Paper Structure (75 sections, 35 equations, 10 figures, 5 tables, 2 algorithms)

This paper contains 75 sections, 35 equations, 10 figures, 5 tables, 2 algorithms.

Figures (10)

  • Figure 1: Left. A peptide binds to its target protein receptor, highlighting the pivotal role of backbone orientations and side-chain interactions among key residues. Right. Every protein residue consists of backbone atoms and side-chain atoms. The backbone atoms establish a rigid frame, whereas the side-chain atoms contribute to flexible side-chain angles.
  • Figure 2: Illustration of PepFlow Architecture. The encoder encodes the receptor as the context for peptide generation.
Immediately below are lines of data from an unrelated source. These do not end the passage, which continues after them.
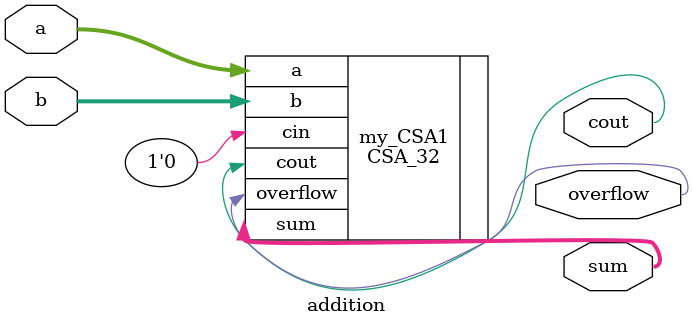
<source format=v>
/* This is simple addition module for the 32-bit addition/substraction circuit. It performs adding based on the cin signal 
which is 0 in this case for addition. It is then passed to the 32 bit CSA module to perfrm the necessary calculations.
*/

module addition(a, b, sum, cout, overflow);

	input [31:0] a, b;
   output [31:0] sum;
   output cout, overflow;
	
	wire w1, w2, w3;
  

   CSA_32 my_CSA1(.a(a[31:0]), .b(b[31:0]), .cin(1'b0), .sum(sum[31:0]), .cout(cout), .overflow(overflow));
	

endmodule

	
	
</source>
Flows for four different modalities are then constructed: spherical for the orientation $R$, Euclidean for the translation $\mathbf{x}$, toric for the torsion angles $\chi_k$, and categorical for the type distribution $p$. The multi-modal flow matching decoder finally recovers the full-atom peptide structure and sequence iteratively using the Euler method.
  • Figure 3: Left: RMSD of designed peptides of different lengths. (Short: 3-9, Medium: 10-14, Long: 15-25) Middle: Ramachandran plot of PepFlow generated and native peptides. Right: Binding energy distributions of generated and native peptides. (lower is better)
  • Figure 4: Three examples of the generated peptides. Top: native peptides; Bottom: generated peptides. PDB: 3MXY, 6OX4, 5DJY.
  • Figure 5: Length distribution of the peptide in our dataset.